SALT LAKE CITY -- The word polygamy should have been banned from the illegal sex trial of David O. Kingston, a lawyer told the Utah Court of Appeals Monday.
Todd Utzinger also told the appellate panel that the jury in the 1999 trial in Salt Lake should have been advised of an obscure piece of case law allowing victims of sexual abuse to be depicted as accomplices.
"In the context of polygamy is the only way this victim could tell her story," Assistant Attorney General Laura Dupaix countered. " . . . It"s relevant to motive as to why this niece would submit to sexual intercourse with her uncle."
Because of the more than 100 references to the Kingston"s practice of plural marriage " ... the jury was primed to convict Mr. Kingston of something," Utzinger said.
If the key word had been Jews, Mormons, Hispanics, or Moslems, "we would not be here having this debate today," Utzinger argued.
Kingston is now in prison after his conviction on one count of incest and one count of having illegal sex with his 16-year-old niece, who testified she was his 15th wife. He was acquitted on two other counts of incest.
The girl"s case came to light when she fled the Kingston"s Washakie-Salers ranch in northern Box Elder County after she was beaten with a belt by her father, John Daniel Kingston, for objecting to the marriage to his brother David.
The hearing Monday before appeals court judges Judith Billings, Regnal Garff and William Thorne comes during a month of renewed focus on the secretive Kingston clan.
John Daniel Kingston is currently in a custody battle in Brigham City"s 1st District Juvenile Court for his 15-year-old son. The boy fled Washakie-Salers last month, telling Box Elder Sheriff"s deputies he "wants no part" of his designated role as future head of the clan.

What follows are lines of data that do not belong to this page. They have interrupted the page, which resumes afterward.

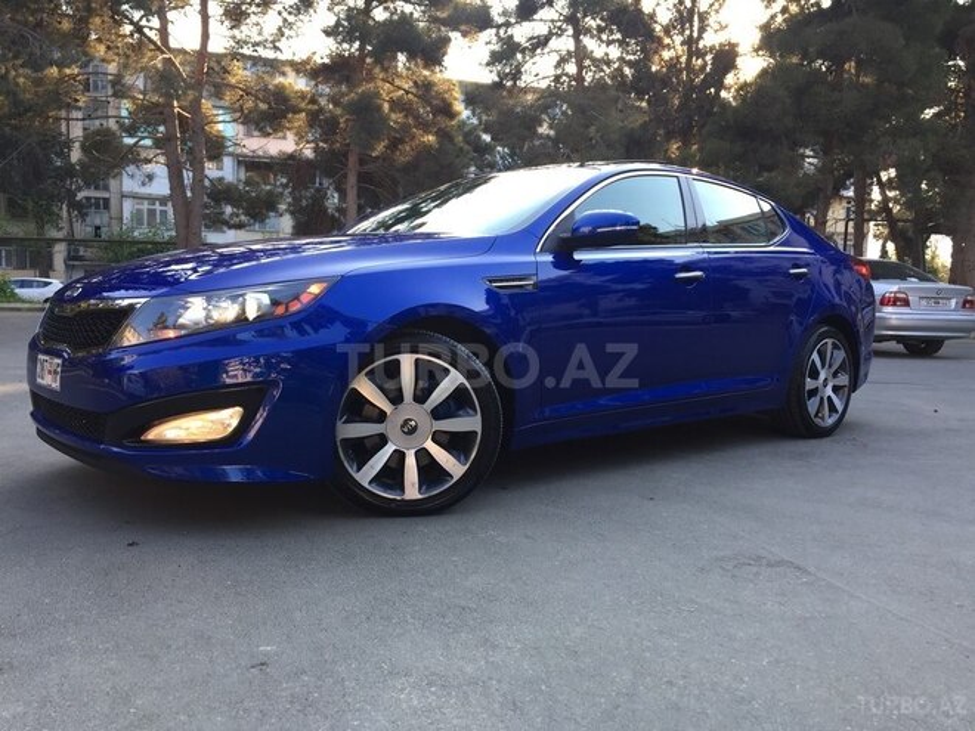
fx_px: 817
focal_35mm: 29
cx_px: 488
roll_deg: -2.1
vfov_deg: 48.2
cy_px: 366
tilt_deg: -5.5
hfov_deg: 61.7
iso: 32
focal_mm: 4.15
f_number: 2.2
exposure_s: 1/105
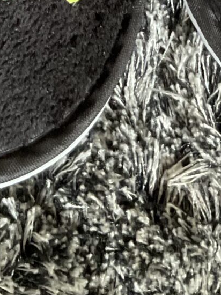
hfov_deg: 11.0
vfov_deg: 12.7
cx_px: 131
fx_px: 1150
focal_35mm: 135
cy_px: -303
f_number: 1.8
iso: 320
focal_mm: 3
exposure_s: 1/47
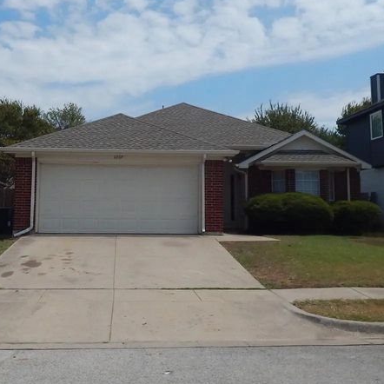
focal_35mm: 45
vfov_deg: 37.3
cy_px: 136
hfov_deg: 37.4
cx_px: 149
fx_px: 565
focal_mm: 4
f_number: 6
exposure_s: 1/1000
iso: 125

A 19-year-old former member of the clan has also came forward to allege to the same deputies that she was forced into an underage marriage with a Kingston.

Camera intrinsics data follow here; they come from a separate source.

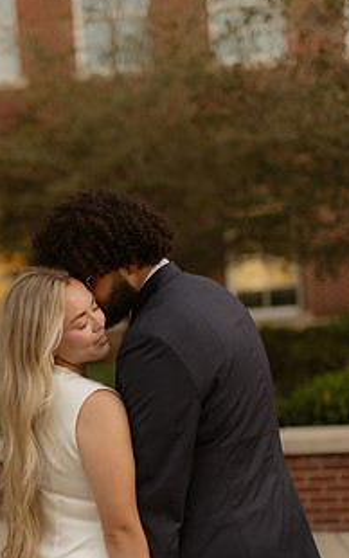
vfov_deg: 27.7
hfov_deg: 17.5
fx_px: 1125
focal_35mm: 74
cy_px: 364
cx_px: 94
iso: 250
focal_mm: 50
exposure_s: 1/250
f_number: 1.4
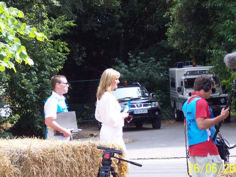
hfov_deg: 14.2
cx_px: 119
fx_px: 948
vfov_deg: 10.7
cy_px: 88
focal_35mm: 139
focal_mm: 24
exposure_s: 1/125
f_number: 4.8
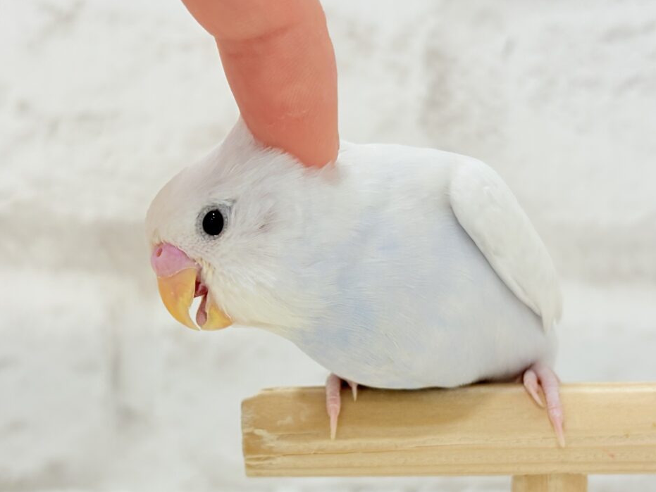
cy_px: 304
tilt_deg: -8.8
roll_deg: +1.0
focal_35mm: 67
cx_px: 286
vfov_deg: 21.9
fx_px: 1270
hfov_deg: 28.9
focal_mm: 5.96
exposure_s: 1/100
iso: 80
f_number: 1.6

The sheriff"s office has forwarded that case to the Utah Attorney General"s Office because the alleged offender lives downstate.
Paul Murphy, the attorney general"s public information officer and Ron Barton, the office"s "closed community" investigator who played a role in the recent prosecution of polygamist Tom Green in Juab County have refused comment except to say an "inquiry" is underway.
Two more hearings involving John Daniel Kingston are scheduled this week in Brigham City.
Today, a mediation session is set in 1st District Juvenile Court on the custody question regarding his errant 15-year-old son.
The boy is currently in the custody of the state Department of Child and Family Services. An official close to that case said the mediation will not result in custody returning to Kingston.
"It"s just not something all the parties will agree to," the official said on condition of anonymity.
The official said Kingston will need to go to trial to force the state to give up custody of the 15-year-old. A one-day custody trial is already scheduled for Nov. 19 before 1st District Judge Larry Jones.
Thursday, John Daniel Kingston is the subject of a hearing requested by Kim Hess of Tremonton seeking to extend a protective order she has taken out against him.
It was Hess" home Kingston"s 15-year-old son fled to, according to sheriff"s deputies. The boy is expected to testify during Thursday"s hearing before 1st District Judge Ben Hadfield to the alleged ongoing harassment of Hess by Kingston necessitating the protective order.
Kingston feels Hess and others orchestrated a kidnapping of his son.
Monday, Utzinger dusted off for the appeals court an early 1970s Utah Supreme Court decision in a case involving a 16-year-old girl where testimony was allowed implicating her as an accomplice in her own sexual abuse because she was granted favors in return.
He argued David O. Kingston"s trial lawyers erred in not having the judge inform the jury of that case.
"It"s the law," Utzinger said. "It may need to be changed, but it is the law."
"The defendant is asking you to blame the victim just because the perpetrator is a trusted family member," Dupaix responded.
After the hearing, she said the Utah Legislature has long since revamped state statutes "to bring us into the 21st Century . . . We were all sort of surprised when he found (the near 30-year-old case law). No one had ever heard of it"
"Frankly, I think it"s obsolete," Dupaix said. "I think the Legislature has effectively overruled it."